◆ **Примените прочитанное**
(A) Кто из отдельных людей (не семей) назван по имени в отрывке о семье Менделеевых?
(B) Выпишите фрагмент из отрывка о семье Менделеевых, начиная со слов "В 1847 году" и заканчивая словами "умер Иван Павлович.".

В 1847 году старшая дочь Менделеевых Ольга, прожив пять лет вдовой после смерти мужа И. П. Медведева, выходит замуж за отбывшего каторгу ссыльнопоселенца декабриста Николая Васильевича Басаргина, человека аналитического ума, энергичного и деятельного. Познакомились они либо в Ялуторовске, где Басаргин мог оказаться проездом, либо в Омске, где жила семья Капустиных. Год Басаргины прожили в Омске, где Николай Васильевич был определен на место писца третьего разряда в канцелярии пограничного управления сибирских киргизов, а затем возвратились в Ялуторовск, где муж Ольги стал служить в земском суде. Накануне их приезда в семье случилось несчастье — неожиданно умер Иван Павлович.

Элементы данных
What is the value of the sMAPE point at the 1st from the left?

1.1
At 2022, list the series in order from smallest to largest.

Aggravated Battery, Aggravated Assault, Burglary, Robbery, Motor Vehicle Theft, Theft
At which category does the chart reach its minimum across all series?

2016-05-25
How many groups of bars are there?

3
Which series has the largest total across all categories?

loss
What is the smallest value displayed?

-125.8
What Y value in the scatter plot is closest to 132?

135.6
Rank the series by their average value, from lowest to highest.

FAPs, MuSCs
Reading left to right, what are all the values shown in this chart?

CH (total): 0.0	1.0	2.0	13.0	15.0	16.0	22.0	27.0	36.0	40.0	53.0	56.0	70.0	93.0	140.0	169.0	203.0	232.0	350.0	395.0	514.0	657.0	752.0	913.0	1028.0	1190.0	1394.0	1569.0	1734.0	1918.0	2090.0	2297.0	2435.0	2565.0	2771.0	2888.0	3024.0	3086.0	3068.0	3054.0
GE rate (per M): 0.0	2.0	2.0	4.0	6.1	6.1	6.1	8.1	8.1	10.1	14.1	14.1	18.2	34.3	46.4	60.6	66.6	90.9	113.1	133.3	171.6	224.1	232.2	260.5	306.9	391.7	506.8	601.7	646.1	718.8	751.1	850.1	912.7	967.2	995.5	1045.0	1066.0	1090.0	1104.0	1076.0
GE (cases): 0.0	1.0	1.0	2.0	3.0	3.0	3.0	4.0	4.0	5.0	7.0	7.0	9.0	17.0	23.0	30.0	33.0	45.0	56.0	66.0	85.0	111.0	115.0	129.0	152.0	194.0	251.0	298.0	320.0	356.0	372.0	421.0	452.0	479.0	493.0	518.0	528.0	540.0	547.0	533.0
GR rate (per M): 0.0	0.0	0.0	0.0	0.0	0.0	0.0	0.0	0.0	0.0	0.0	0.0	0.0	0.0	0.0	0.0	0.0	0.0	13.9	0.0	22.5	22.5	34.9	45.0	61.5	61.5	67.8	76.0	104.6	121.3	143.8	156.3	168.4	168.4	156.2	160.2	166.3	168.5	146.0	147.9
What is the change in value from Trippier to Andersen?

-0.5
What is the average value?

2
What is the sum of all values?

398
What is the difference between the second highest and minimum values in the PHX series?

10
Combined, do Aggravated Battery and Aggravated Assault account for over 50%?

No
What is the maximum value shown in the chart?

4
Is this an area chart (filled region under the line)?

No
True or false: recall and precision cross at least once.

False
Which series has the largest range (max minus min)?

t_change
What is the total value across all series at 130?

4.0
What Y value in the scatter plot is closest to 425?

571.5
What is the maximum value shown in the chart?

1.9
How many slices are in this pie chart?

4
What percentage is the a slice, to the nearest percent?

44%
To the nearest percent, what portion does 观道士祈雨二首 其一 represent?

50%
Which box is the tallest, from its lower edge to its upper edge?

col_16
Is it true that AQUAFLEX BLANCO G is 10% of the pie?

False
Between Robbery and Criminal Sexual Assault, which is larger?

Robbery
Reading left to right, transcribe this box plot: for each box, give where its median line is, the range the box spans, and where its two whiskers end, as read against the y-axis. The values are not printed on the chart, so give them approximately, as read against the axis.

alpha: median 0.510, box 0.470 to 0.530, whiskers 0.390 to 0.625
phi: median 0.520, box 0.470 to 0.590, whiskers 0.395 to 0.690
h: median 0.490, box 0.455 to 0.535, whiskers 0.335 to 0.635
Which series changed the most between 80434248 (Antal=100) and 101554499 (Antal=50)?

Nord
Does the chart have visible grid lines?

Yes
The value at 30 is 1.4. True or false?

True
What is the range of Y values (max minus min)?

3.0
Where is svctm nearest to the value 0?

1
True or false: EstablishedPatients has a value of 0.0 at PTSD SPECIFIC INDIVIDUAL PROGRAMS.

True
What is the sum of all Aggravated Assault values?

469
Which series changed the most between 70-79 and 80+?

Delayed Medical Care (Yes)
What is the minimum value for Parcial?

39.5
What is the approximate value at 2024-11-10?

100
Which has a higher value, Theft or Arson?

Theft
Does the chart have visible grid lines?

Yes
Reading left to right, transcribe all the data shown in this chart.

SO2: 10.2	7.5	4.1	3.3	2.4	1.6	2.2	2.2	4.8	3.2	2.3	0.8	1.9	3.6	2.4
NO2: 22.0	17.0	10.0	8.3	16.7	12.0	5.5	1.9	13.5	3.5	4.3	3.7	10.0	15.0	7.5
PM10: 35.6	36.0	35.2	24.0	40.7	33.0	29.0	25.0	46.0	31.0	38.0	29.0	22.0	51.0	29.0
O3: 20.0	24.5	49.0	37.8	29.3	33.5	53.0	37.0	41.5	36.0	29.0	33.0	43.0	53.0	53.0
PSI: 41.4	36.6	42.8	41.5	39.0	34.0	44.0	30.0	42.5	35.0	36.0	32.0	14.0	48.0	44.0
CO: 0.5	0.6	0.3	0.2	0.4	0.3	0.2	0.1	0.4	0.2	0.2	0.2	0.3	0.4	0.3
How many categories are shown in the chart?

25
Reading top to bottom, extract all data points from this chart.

◆ **Ответы**
(A) Ольга, И. П. Медведев, Николай Васильевич Басаргин, Иван Павлович.

(B)
В 1847 году старшая дочь Менделеевых Ольга, прожив пять лет вдовой после смерти мужа И. П. Медведева, выходит замуж за отбывшего каторгу ссыльнопоселенца декабриста Николая Васильевича Басаргина, человека аналитического ума, энергичного и деятельного. Познакомились они либо в Ялуторовске, где Басаргин мог оказаться проездом, либо в Омске, где жила семья Капустиных. Год Басаргины прожили в Омске, где Николай Васильевич был определен на место писца третьего разряда в канцелярии пограничного управления сибирских киргизов, а затем возвратились в Ялуторовск, где муж Ольги стал служить в земском суде. Накануне их приезда в семье случилось несчастье — неожиданно умер Иван Павлович.